TIDAKKAH KAU MENGENAL AKU? (TUHAN ALLAHMU)

“Kata Yesus kepadanya, “Telah sekian lama Aku bersama-sama kamu, Filipus, namun engkau tidak mengenal Aku? Barangsiapa telah melihat Aku, ia telah melihat Bapa; bagaimana engkau berkata: tunjukkanlah Bapa itu kepada kami.”” (Yohanes 14:9)

Beberapa orang tua yang menyekolahkan anaknya keluar kota atau bahkan ada yang keluar negeri pasti merasa “kehilangan anak tersebut”. Karena anak yang sehari-hari bersama-sama, yang dilihat setiap hari menjadi tidak bersama-sama lagi. Mungkin komunikasi yang dilakukan setiap hari melalui telepon atau media komunikasi lainnya, tetapi keberadaan anak yang menjadi jauh membuat seperti ada sesuatu yang hilang. Orang tua yang menyekolahkan anaknya keluar kota atau keluar negeri tidak tahu persis bagaimana kehidupan si anak disana: bagaimana kondisi sekolahnya, tempat tinggalnya, lingkungannya, siapa teman mainnya, bahkan yang paling penting bagaimana persekutuannya dengan Tuhan. Setiap liburan sekolah sang anak mungkin dapat pulang, namun kehidupannya di tempat yang lain itu tetaplah “rahasia” bagi orang tua.

Dari perenungan kitab Yohanes diceritakan tentang Filipus yang sehari-hari
bergaul dengan Tuhan tetapi yang mengejutkan dia tidak mengenal siapa Tuhan. Mengherankan karena harusnya Filipus dapat secara langsung menanyakan perihal Tuhan yang ia tidak pahami. Seharusnya kebersamaan dengan Yesus membuatnya cerdas dan berhikmat. Tetapi, dari teguran Tuhan kepadanya (ayat 9), tampaknya Filipus belum mengenal siapa Tuhan sesungguhnya. Dan bukan hanya Filipus yang demikian, melainkan Thomas juga. Pertanyaan Thomas pada ayat 5 menunjukkan ketidaktahuannya tentang siapa Tuhan dan apa tujuan-Nya datang ke dunia ini.

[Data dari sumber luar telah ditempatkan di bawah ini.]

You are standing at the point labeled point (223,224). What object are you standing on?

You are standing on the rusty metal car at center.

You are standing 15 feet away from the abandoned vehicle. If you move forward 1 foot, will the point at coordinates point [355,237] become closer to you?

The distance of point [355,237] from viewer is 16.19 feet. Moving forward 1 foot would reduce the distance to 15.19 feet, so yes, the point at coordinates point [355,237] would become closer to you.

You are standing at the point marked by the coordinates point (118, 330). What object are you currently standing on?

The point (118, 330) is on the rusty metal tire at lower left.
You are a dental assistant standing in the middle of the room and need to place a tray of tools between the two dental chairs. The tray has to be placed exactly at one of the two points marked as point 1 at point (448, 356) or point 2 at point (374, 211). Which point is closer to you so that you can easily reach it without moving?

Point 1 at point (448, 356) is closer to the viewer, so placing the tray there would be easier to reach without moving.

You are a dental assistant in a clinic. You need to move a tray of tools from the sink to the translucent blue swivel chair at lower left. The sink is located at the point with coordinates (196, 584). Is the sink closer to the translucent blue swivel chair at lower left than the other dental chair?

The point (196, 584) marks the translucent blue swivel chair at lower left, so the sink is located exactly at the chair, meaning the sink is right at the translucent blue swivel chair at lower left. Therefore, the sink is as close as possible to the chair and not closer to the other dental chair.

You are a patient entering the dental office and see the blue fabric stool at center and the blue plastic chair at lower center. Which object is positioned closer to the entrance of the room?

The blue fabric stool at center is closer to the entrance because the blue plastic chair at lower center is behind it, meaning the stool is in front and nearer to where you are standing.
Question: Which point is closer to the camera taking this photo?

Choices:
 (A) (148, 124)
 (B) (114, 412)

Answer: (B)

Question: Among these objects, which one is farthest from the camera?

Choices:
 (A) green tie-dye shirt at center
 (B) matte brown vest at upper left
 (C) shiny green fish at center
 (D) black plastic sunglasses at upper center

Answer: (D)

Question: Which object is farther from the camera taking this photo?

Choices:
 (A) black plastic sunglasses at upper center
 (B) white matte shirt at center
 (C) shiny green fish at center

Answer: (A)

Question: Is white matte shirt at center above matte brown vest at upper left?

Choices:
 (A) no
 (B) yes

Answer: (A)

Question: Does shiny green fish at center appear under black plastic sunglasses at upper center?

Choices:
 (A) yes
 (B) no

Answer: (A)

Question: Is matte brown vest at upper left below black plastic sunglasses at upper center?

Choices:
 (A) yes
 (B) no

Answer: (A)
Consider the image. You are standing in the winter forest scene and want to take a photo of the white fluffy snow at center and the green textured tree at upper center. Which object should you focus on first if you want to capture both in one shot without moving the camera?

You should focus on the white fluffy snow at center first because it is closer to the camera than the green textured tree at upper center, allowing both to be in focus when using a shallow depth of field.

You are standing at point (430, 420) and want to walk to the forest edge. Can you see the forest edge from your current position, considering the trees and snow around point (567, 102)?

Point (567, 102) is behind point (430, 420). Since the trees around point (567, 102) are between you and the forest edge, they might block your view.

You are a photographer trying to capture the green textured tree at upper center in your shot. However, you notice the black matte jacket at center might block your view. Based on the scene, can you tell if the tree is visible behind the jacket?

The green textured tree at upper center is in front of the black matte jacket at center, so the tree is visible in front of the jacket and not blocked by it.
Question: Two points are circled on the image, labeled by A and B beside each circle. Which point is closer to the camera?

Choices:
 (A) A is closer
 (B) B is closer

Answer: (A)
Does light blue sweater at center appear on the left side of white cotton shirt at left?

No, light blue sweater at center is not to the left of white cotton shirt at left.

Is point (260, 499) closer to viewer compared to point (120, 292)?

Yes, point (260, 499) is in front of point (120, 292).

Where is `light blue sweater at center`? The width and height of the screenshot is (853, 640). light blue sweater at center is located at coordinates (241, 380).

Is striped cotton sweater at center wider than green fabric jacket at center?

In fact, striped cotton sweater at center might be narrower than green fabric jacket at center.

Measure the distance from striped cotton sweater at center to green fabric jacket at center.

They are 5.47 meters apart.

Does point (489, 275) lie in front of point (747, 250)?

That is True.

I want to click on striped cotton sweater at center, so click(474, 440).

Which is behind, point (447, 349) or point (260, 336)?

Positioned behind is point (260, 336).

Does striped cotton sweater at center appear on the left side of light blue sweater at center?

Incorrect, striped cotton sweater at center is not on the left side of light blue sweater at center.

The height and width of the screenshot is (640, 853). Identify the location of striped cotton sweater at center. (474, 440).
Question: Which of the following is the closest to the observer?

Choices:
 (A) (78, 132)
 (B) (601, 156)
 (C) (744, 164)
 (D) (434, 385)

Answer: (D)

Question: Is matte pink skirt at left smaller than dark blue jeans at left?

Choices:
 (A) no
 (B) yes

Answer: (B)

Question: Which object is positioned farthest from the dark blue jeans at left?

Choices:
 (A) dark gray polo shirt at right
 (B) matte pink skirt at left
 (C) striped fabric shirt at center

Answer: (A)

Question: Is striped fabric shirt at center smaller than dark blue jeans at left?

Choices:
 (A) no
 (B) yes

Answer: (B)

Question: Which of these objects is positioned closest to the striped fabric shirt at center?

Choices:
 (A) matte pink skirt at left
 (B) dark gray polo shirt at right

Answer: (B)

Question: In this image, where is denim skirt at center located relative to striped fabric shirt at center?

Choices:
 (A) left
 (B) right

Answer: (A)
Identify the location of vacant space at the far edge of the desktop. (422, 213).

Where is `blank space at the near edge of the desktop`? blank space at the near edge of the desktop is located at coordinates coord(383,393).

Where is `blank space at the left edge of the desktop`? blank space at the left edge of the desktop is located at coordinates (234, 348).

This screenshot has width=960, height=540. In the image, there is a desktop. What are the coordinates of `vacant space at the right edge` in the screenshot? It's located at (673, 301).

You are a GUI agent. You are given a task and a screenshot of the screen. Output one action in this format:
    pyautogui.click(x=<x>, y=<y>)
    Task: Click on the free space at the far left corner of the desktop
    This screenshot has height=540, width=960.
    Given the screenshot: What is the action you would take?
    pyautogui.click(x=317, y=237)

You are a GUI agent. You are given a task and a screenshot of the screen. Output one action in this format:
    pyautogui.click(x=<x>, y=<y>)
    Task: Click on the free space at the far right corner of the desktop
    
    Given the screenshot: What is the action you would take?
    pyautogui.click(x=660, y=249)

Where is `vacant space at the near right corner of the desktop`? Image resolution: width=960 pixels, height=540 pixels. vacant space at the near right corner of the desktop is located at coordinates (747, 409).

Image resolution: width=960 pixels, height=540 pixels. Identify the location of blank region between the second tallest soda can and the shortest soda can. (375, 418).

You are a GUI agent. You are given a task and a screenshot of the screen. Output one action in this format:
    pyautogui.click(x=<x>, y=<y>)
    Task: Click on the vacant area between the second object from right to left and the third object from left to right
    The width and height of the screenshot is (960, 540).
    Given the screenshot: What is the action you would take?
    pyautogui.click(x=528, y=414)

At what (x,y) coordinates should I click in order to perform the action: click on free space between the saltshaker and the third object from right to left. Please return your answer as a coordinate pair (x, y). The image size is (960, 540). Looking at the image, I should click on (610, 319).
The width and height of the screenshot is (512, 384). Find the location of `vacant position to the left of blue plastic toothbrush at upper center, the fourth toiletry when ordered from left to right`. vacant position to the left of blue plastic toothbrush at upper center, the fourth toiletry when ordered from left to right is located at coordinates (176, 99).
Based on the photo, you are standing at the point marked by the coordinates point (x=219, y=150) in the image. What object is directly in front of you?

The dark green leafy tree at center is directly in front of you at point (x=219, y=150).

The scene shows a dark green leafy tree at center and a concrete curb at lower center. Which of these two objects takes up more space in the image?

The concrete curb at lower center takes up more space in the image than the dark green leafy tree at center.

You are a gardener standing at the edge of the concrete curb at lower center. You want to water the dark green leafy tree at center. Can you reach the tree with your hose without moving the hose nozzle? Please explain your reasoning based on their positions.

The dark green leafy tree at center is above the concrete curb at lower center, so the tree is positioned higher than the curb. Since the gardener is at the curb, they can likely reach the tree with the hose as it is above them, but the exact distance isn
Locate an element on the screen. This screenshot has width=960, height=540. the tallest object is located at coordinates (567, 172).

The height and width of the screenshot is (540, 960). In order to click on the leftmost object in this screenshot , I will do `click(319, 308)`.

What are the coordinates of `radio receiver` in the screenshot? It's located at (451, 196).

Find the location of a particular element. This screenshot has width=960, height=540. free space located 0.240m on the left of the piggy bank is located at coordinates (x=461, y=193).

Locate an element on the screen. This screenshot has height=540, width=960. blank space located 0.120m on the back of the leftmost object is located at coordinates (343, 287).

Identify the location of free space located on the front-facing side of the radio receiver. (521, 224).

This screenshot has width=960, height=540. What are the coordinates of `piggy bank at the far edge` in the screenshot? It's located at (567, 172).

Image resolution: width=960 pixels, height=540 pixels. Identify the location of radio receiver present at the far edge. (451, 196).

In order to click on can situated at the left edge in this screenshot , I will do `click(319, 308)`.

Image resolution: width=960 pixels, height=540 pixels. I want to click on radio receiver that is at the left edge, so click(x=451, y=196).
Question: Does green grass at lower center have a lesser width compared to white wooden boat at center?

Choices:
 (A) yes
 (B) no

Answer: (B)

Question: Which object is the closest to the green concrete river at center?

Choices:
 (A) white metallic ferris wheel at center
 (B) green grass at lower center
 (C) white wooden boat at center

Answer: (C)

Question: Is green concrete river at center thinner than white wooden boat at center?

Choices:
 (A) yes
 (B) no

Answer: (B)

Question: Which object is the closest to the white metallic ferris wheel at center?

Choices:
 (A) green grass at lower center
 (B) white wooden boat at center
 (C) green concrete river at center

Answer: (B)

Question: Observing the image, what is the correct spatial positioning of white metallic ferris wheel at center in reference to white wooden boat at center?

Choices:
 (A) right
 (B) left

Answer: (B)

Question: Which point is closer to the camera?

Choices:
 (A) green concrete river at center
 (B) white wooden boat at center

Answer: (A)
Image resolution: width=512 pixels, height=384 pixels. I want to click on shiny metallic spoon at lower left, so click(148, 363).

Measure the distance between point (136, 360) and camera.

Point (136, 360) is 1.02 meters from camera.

Firman ini menjadi refleksi bagi kita: apakah kita sudah betul-betul mengenal Dia Sang Juruselamat kita? Pada “hari terakhir”, Tuhan secara terus terang menyatakan banyak orang yang “tidak pernah dikenal oleh-Nya”, padahal mereka mengaku telah “bernubuat, mengusir setan, dan mengadakan banyak mujizat demi nama-Nya” (Matius 7:23). Apabila kita berpikir: kehilangan segala sesuatu termasuk kehilangan anak memang suatu kerugian besar, maka “kehilangan Dia” jauh lebih besar dan sungguh tidak terbayangkan. (CSB)

Refleksi:
Berusahalah untuk sungguh-sungguh mengenal Allah, sebab tidak semua orang berhasil mendapatkanNya.